On Conforming to this World

It is rare that I don’t focus this blog and my sermons on the Gospel text appointed for a Sunday, but for some reason, this week, I’m feeling a strong connection to the Romans 12 lesson.  Perhaps it is because, as I said yesterday, it contains one of the few verses of scripture that I actually memorized, chapter and verse, back in my youth.  More likely, however, is that I’m drawn to Romans 12 because it is a deep well from which to draw.  The language is rich and evocative.  The imagery is profound and the basis of much ecclesiology.  And to top it off, in very un-Pauline fashion, the message is clear.

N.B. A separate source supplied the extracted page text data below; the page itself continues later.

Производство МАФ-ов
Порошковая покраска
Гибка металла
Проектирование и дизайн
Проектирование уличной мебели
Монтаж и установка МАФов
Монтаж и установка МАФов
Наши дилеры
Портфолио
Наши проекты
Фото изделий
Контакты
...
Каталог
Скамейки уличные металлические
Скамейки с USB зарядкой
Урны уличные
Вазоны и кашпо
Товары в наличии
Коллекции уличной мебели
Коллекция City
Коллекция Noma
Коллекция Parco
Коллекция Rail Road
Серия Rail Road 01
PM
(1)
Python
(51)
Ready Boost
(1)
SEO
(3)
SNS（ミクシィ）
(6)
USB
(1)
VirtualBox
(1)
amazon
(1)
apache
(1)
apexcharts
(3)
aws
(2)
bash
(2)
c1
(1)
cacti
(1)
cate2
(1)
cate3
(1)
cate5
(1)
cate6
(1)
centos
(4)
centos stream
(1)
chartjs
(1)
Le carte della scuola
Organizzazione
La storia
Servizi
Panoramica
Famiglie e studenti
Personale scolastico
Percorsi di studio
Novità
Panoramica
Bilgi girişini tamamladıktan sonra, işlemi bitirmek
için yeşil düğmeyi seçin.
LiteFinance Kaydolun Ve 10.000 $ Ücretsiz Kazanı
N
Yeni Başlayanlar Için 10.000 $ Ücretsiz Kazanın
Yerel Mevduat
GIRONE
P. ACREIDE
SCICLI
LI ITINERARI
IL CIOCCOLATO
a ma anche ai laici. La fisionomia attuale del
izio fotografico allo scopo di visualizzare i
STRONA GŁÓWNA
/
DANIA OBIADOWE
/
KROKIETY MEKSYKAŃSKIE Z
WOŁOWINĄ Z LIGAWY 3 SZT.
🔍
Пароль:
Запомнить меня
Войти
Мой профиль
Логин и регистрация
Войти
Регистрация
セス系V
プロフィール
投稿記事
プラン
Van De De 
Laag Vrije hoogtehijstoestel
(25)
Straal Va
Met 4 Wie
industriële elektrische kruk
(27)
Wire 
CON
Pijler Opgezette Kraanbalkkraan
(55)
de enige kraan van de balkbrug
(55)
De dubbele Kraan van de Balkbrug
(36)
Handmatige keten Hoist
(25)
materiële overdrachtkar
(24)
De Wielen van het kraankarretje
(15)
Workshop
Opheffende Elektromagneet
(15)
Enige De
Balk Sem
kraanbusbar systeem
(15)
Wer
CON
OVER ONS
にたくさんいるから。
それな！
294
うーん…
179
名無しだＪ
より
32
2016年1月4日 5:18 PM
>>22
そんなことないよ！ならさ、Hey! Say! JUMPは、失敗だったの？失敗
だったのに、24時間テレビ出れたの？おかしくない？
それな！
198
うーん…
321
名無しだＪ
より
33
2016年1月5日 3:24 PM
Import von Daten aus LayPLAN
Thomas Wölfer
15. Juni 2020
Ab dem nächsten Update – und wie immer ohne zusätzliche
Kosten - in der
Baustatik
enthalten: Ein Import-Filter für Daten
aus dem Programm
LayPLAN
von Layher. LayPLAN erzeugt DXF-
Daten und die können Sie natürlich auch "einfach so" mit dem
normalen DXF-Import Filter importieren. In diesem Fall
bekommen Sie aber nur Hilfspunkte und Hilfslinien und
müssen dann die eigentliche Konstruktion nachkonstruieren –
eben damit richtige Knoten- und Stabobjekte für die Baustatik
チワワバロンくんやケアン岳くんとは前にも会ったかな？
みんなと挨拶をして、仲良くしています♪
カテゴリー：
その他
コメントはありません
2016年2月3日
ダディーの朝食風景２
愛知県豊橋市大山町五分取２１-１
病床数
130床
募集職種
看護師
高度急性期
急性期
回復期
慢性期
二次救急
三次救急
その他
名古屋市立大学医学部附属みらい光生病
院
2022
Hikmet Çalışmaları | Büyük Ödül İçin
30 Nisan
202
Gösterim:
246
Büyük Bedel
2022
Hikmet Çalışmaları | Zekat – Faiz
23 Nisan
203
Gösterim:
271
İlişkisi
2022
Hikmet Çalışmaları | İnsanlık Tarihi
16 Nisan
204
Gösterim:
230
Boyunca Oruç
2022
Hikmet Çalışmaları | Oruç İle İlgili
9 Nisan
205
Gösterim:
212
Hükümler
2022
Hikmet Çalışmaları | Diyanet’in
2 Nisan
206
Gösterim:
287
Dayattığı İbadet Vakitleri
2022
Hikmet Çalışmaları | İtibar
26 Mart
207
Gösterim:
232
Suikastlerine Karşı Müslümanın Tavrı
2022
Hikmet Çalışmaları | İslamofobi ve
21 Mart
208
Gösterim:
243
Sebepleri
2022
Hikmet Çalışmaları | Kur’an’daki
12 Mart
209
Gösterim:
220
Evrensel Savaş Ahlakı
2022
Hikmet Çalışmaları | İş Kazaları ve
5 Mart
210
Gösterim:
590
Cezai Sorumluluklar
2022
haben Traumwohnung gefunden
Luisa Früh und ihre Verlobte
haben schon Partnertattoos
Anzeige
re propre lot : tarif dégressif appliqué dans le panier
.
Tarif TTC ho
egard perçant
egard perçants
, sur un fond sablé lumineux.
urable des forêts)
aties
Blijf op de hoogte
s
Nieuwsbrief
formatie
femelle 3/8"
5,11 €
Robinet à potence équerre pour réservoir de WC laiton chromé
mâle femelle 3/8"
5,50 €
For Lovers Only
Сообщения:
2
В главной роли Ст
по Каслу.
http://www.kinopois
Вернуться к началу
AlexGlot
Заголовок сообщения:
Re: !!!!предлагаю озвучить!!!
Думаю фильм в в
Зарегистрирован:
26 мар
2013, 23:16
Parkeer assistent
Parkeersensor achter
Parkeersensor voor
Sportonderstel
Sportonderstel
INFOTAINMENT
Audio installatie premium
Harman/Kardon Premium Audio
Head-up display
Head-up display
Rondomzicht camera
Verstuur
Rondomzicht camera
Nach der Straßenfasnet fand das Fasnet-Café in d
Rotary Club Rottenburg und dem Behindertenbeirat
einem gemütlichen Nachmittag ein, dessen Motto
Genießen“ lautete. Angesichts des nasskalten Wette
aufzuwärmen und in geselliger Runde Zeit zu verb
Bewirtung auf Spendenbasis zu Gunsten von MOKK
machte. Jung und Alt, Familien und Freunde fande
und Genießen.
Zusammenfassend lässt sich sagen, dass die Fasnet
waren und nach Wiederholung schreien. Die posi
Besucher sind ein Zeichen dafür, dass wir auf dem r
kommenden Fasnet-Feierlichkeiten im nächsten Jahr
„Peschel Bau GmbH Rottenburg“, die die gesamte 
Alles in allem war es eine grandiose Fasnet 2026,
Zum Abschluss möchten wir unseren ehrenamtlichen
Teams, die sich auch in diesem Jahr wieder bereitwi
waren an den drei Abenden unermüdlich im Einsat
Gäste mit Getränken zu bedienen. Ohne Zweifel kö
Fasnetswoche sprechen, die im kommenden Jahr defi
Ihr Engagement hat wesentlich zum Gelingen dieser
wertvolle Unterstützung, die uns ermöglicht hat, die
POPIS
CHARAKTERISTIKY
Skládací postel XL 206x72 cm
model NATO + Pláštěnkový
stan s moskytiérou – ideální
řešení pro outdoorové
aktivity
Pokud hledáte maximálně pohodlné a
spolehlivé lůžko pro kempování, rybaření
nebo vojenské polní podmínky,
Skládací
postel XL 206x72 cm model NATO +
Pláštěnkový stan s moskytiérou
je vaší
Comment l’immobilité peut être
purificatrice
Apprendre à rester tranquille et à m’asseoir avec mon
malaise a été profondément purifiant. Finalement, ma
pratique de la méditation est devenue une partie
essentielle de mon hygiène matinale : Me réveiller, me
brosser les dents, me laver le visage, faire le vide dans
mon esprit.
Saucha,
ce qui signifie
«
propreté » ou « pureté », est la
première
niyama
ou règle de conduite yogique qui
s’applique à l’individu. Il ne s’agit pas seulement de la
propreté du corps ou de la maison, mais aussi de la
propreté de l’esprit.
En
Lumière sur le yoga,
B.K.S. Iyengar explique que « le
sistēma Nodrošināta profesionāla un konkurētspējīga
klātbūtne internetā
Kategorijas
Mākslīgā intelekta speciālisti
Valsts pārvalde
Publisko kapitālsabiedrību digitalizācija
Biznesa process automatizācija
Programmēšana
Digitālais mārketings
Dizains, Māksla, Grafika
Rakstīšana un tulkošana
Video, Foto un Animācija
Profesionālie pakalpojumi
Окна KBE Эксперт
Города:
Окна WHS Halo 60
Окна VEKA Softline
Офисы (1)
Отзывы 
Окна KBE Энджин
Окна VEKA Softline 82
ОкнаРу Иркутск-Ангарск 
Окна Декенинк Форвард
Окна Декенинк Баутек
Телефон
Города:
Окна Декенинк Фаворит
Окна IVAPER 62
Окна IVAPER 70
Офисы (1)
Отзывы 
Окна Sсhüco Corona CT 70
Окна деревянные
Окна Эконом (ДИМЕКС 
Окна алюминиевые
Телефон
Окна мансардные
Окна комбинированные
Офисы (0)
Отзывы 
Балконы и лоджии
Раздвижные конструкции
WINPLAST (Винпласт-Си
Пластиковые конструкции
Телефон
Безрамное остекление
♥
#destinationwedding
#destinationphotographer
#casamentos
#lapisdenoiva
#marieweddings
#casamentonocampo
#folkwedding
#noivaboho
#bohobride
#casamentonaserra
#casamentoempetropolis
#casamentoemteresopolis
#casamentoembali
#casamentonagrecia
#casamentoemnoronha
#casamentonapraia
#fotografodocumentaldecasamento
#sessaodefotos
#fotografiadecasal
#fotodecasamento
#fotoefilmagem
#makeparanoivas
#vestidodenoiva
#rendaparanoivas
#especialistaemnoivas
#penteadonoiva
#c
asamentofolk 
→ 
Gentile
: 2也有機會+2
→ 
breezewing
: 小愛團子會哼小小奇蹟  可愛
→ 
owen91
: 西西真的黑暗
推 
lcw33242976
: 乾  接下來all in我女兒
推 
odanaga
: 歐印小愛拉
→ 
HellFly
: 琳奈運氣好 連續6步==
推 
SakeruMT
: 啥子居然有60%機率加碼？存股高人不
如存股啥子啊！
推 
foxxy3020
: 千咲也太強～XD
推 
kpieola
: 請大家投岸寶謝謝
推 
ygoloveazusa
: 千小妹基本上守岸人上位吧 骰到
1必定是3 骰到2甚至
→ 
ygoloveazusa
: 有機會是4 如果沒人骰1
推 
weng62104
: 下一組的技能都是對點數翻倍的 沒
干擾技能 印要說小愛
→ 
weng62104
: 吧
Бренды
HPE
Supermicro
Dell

After 11 chapters of dense theology and Mobius strip like prose, Paul begins chapter 12 with clear thesis statement,  “Therefore, I appeal to you, brothers and sisters, by the mercies of God, to take on the only reasonable response to what I’ve laid before you: present your bodies as a living sacrifice, holy and acceptable; do not be conformed to the patterns of this world, but be transformed by the renewing your minds in order to discern God’s good, pleasing, and perfect will.”

The traditional reading of this passage is to see it as a call to sanctification or purity of life.  It is the Siren Call of modern evangelicalism, “Don’t be conformed to the patterns of this world.  Don’t do all the stuff that heathens do.  Don’t drink, smoke, dance, have sex outside of marriage, be gay, or vote Democrat.”  Given Paul’s context, this isn’t actually a bad reading, though maybe the list of don’ts assumes some things about both heathens and Christians.  Writing to cosmopolitan Christians, both Gentile and Jew, Paul had his hands full on what it looked like to follow Jesus in first century Rome.  Don’t have sex with temple prostitutes, maybe don’t eat meat sacrificed to Roman gods and goddesses, and don’t feel the need to get circumcised if you aren’t already are all on his mind, but so are a lot of “do’s”.

Do believe that Jesus was the Messiah.  Do follow in his footsteps.  Do take care of the poor, the widows, the orphans, the prisoners, and the oppressed.  Do seek justice for those who are outcast.  Do share the Good News with those who haven’t heard.  Do, he’ll go on to say, utilize the gifts that God has given you to build up the Kingdom.

Sure, when faith is young, a list of things we once did without thinking that we should now maybe think about not doing, is probably helpful.  But as faith grows, as we mature, as our focus turns away from ourselves and toward God and his Kingdom, the tenor of the conversation should change, maybe even be transformed, from a list of don’ts to a vision for how to do this thing called discipleship.